Trzeci mecz, druga porażka. Nie tak wyobrażaliśmy sobie początek Polaków na paryskim boisku do koszykówki 3×3. Przedwczoraj lepsi okazali się gospodarze, a dziś naszymi pogromcami byli Litwini. Nawet wczorajsze sensacyjne zwycięstwo nad kadrą USA nie zmienia faktu, że sytuacja w naszej grupie mogła wyglądać o wiele korzystniej.

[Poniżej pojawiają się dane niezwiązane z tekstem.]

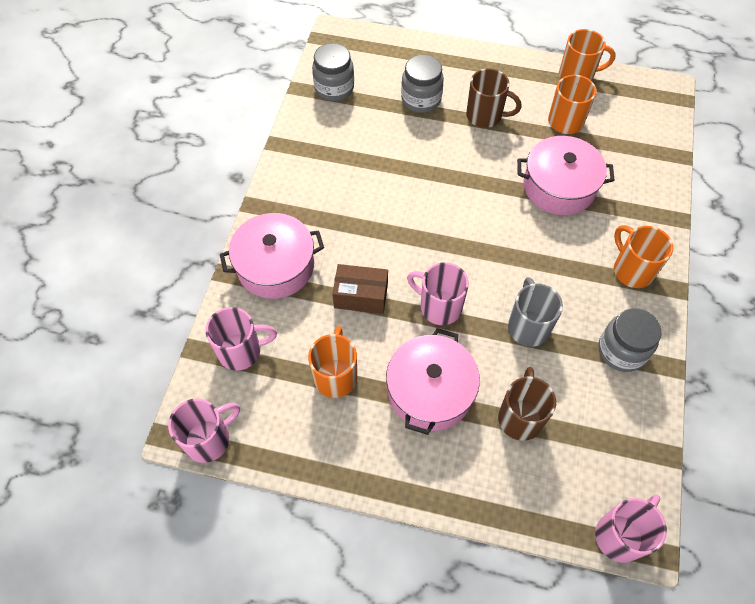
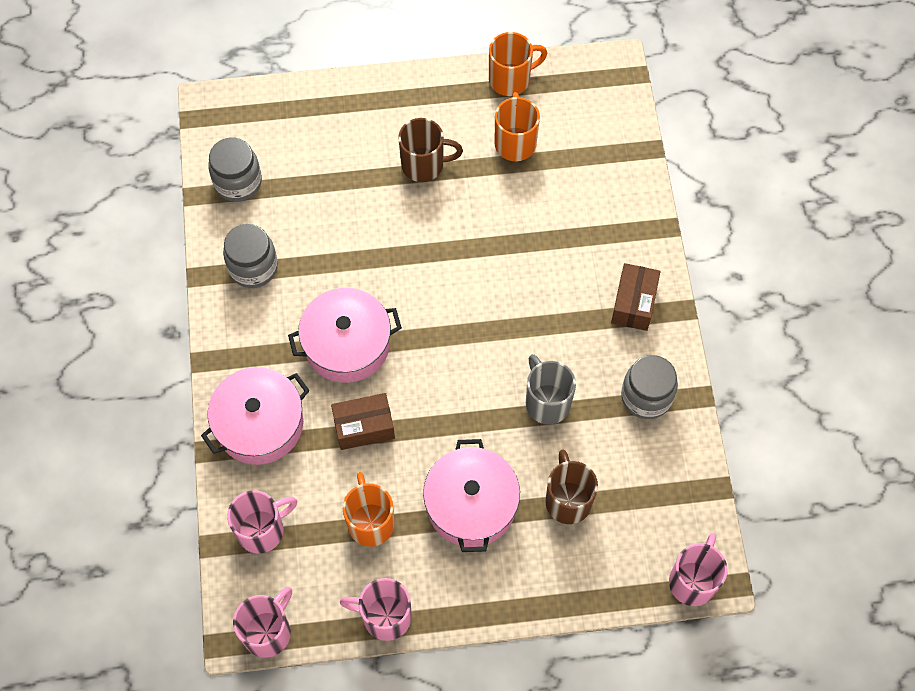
camera: 20 degrees left, 5 degrees up
grey jar [401,54,444,113] -> grey jar moved to [223,224,278,288]
pink mug [407,262,469,325] -> pink mug moved to [340,578,412,641]
pink pot [517,136,615,215] -> pink pot moved to [288,288,402,383]
orange mug [614,225,673,288] -> brown box [611,263,661,331]

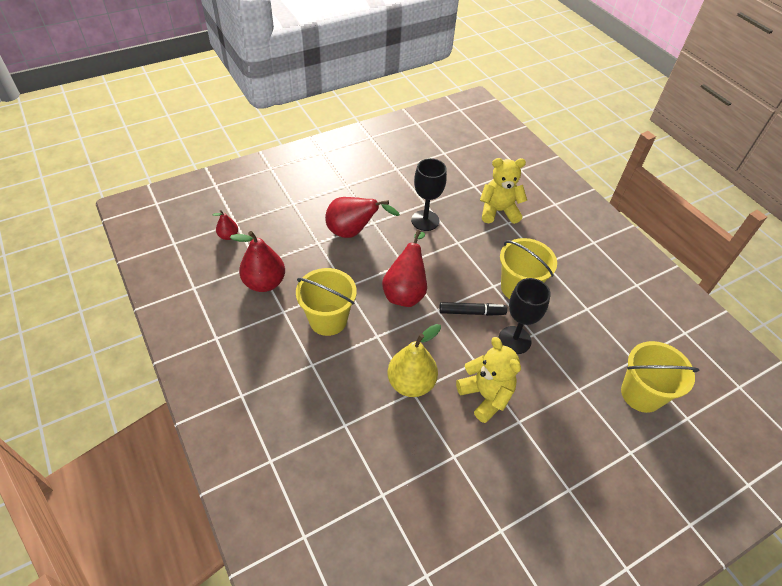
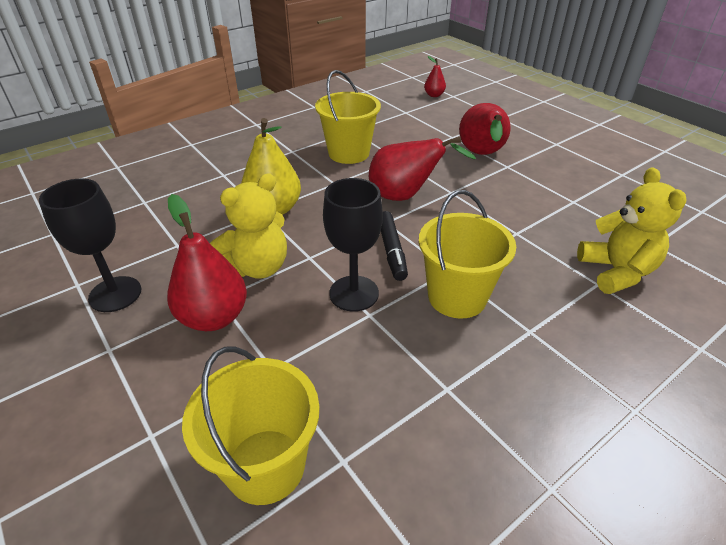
camera: 85 degrees right, 10 degrees down
red pear [230,231,285,292] -> red pear moved to [167,194,247,331]
black goblet [411,158,447,231] -> black goblet moved to [39,179,141,312]

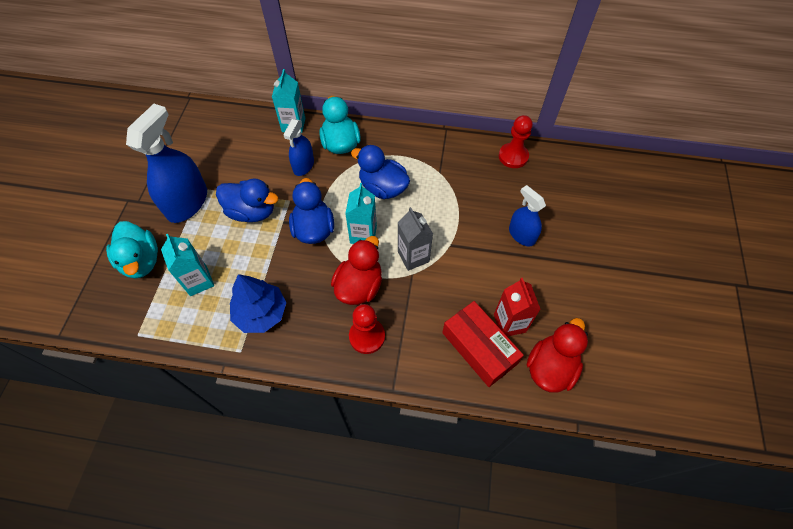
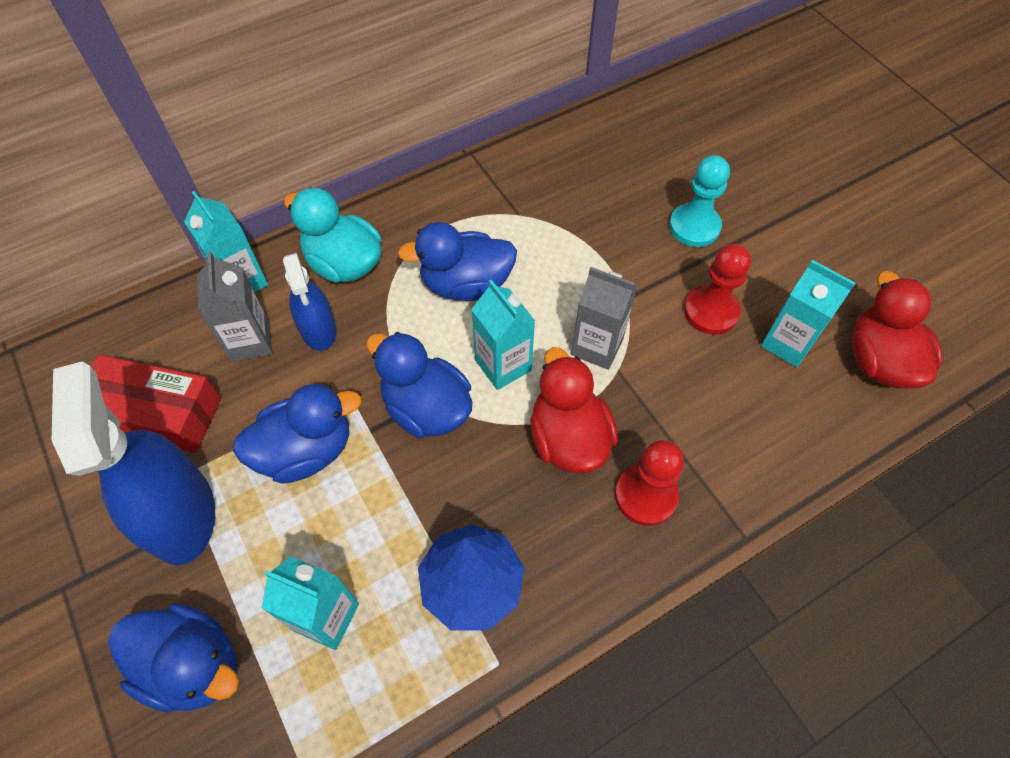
camera: 40 degrees left, 0 degrees up
turquoise duck [106,221,158,278] -> blue duck [108,603,239,712]
red box [442,301,524,387] -> red box moved to [91,355,221,453]
red carton [494,278,541,337] -> turquoise carton [761,260,856,367]
red pawn [499,115,533,168] -> red pawn moved to [684,244,751,335]
blue spray bottle [509,185,546,246] -> turquoise pawn [669,155,730,247]
none -> grey carton [197,251,272,362]

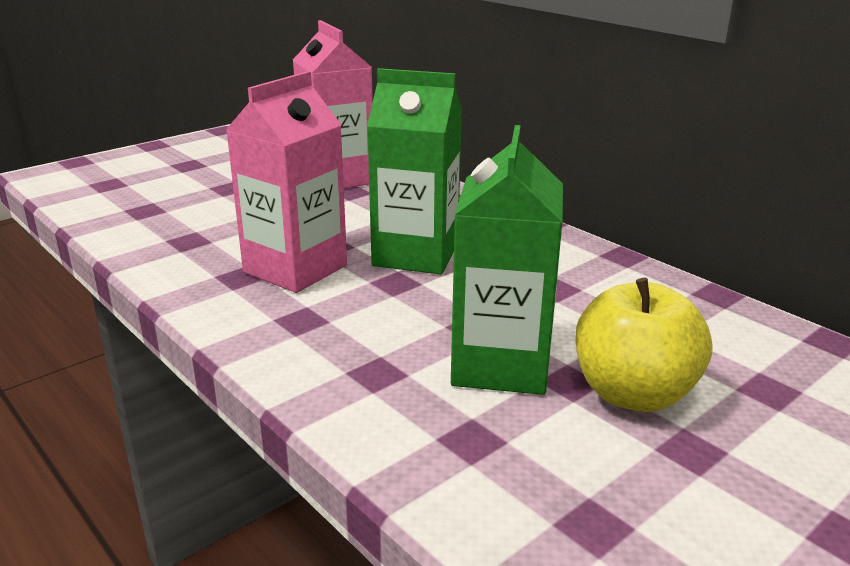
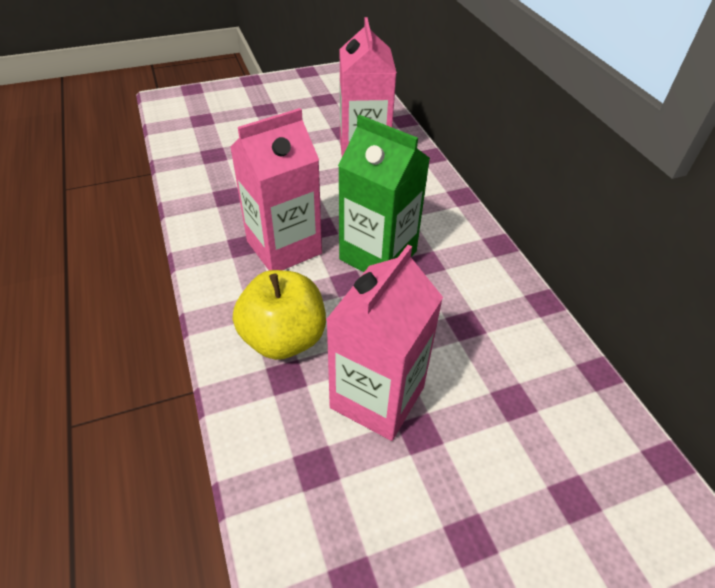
camera: 20 degrees right, 20 degrees up
green carton [451,125,563,395] -> pink carton [326,245,443,441]
yellow apple [575,278,712,412] -> yellow apple moved to [233,270,326,360]

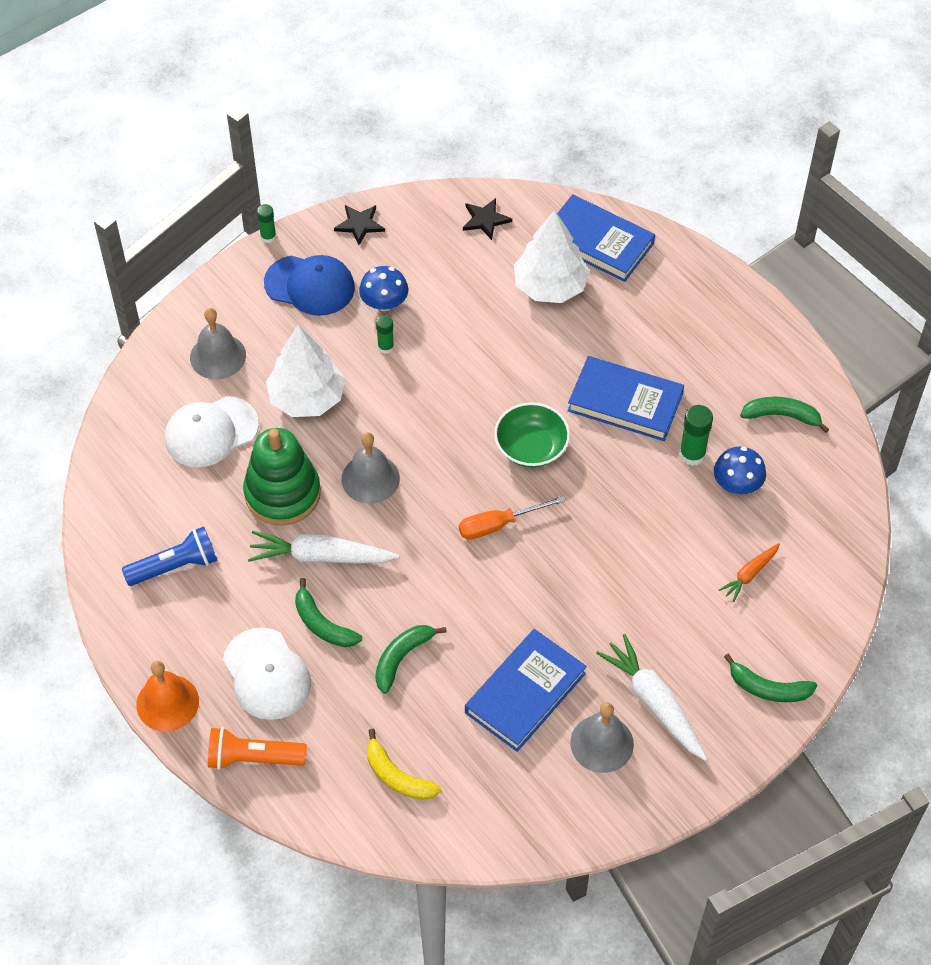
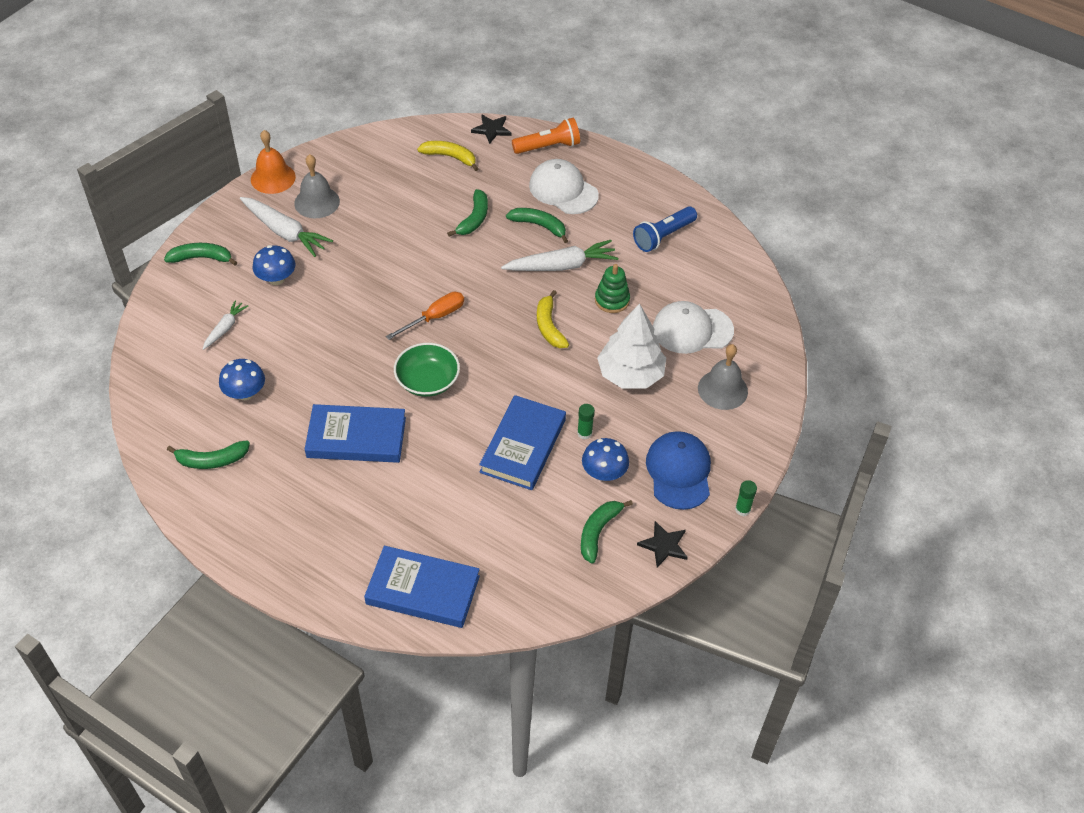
camera: 160 degrees right, 5 degrees down
orange bell [136,661,199,732] -> orange bell moved to [251,130,296,194]
white cap [165,396,259,467] -> white cap turned 135 degrees counterclockwise [653,301,734,354]
green stacking toy [243,428,321,525] -> green stacking toy [595,264,630,313], size x0.57
blue cap [264,255,355,316] -> blue cap turned 90 degrees clockwise [646,431,711,510]
grey bell [341,432,400,504] -> yellow banana [537,290,569,348]
black star [463,198,512,240] -> black star moved to [471,114,512,144]
blue book [465,629,587,752] -> blue book moved to [479,395,566,490]
white tree [514,210,589,303] -> none
green glue stick [679,405,713,466] -> none
orange carrot [719,543,780,602] -> white carrot [203,300,248,350]
none -> blue mushroom [253,245,296,285]
none -> green banana [581,500,633,564]

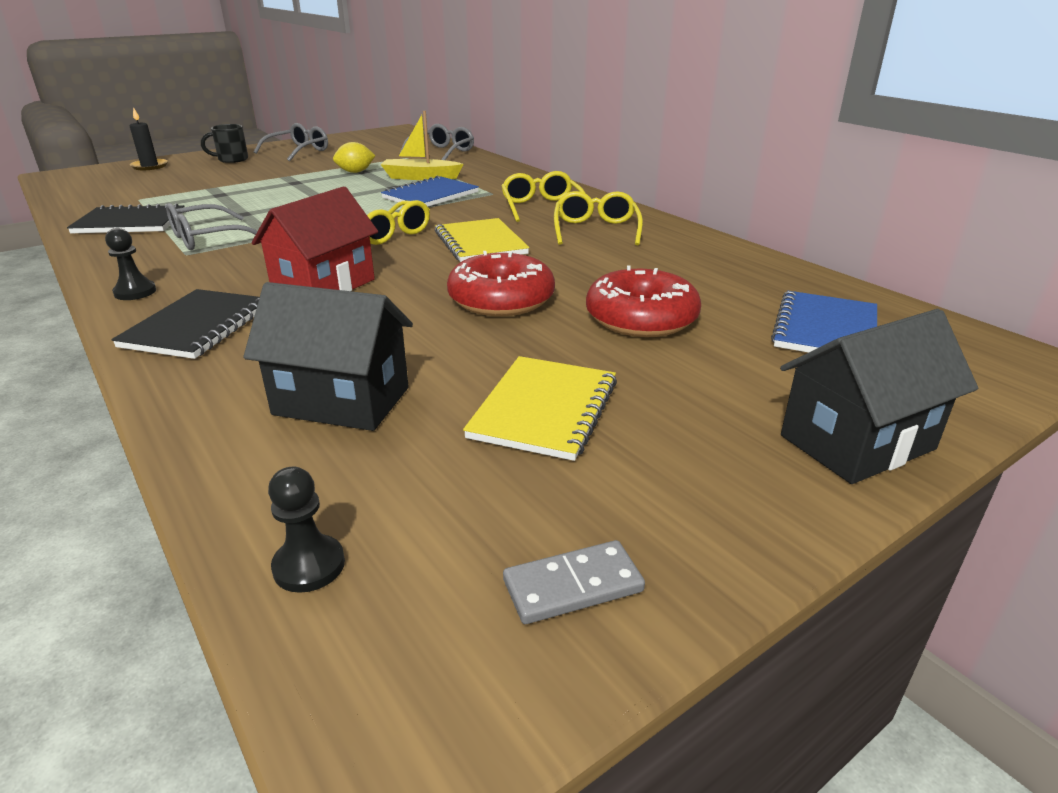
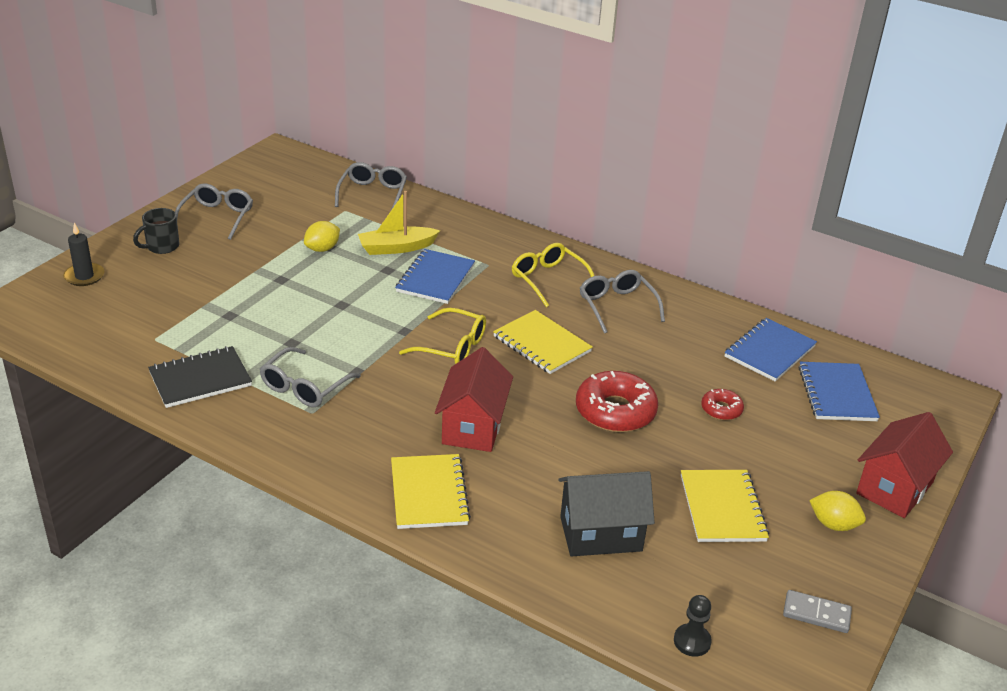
camera: 25 degrees left, 5 degrees up
black pawn [105,228,156,300] -> none
black notebook [112,289,260,359] -> yellow notebook [391,454,471,529]
grey domino [503,540,645,624] -> grey domino turned 60 degrees clockwise [783,590,852,633]
yellow glasses [554,191,643,245] -> grey glasses [580,270,665,333]
red donut [586,266,701,337] -> red donut [701,389,744,420], size x0.52
black house [780,309,978,484] -> red house [856,412,953,518]
none -> blue notebook [724,318,817,382]
none -> yellow lemon [809,491,866,531]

Przedwczoraj było naprawdę blisko. Zwycięstwo z Francuzami mogło nam ułatwić przeprawę przez fazę grupową i choć trochę przybliżyć do awansu. Niestety, ale to gospodarze okazali się lepsi w drugiej części spotkania i zapisali premierowy triumf na swoje konto. Drugie spotkanie było już o wiele lepsze i tym razem to nasza kadra wytrzymała presję w końcówce meczu. Pokonując faworyzowanych Amerykanów (19:17) z pewnością złapaliśmy bardzo potrzebny oddech. Dziś Polacy mogli zmienić swój los, sprawiając kolejną niespodziankę. Tak się jednak nie wydarzyło i to Litwini świętowali pierwszą wygraną na tegorocznych Igrzyskach.

Nie zostawili złudzeń

Spotkanie lepiej rozpoczęło się dla Litwinów, którzy dobrze wykorzystywali swoje szanse w ataku. Ich gra nie wyglądała jednak na przemyślaną, a na boisku panowało dużo chaosu. Mimo wszystko to nasi rywale czuli się w takich warunkach komfortowo, przez co po trzech minutach przegrywaliśmy już 1:6. Po chwili nieco zmniejszyliśmy dystans, bo do dwóch oczek, ale przeciwnik był dziś niezwykle skuteczny w rzutach z dystansu. W związku z tym Litwini kontrolowali to spotkanie, nie dając nam szans nawet na dwie/trzy udane akcje z rzędu. Polacy mieli problem także ze zbiórką oraz współpracą w defensywie. Przez to Biało-Czerwoni tracili wiele punktów spod kosza, a także z ponowienia. Ostatecznie reprezentacja Litwy dowiozła bezpieczną przewagę do samego końca i wyraźnie zwyciężyła z polskim zespołem 21:12.

 

Sytuacja podopiecznych Piotra Renkiela zaczyna się nieco komplikować. Polacy po trzech meczach mają na swoim koncie dwie porażki i jedno zwycięstwo. W takim wypadku nasz zespół musi się trochę zmobilizować i zacząć wygrywać najbliższe spotkania, aby zachować szansę na walkę o jedno z czołowych miejsc w grupie. W innym wypadku zakończenie fazy grupowej na pozycjach 7-8 wyeliminuje nas z dalszego udziału w Igrzyskach. Wszystko sprowadza się zatem do tego, że potrzebne są kolejne zwycięstwa. Takie może przytrafić się jeszcze dzisiaj, gdzie rywalami Biało-Czerwonych będą Chińczycy.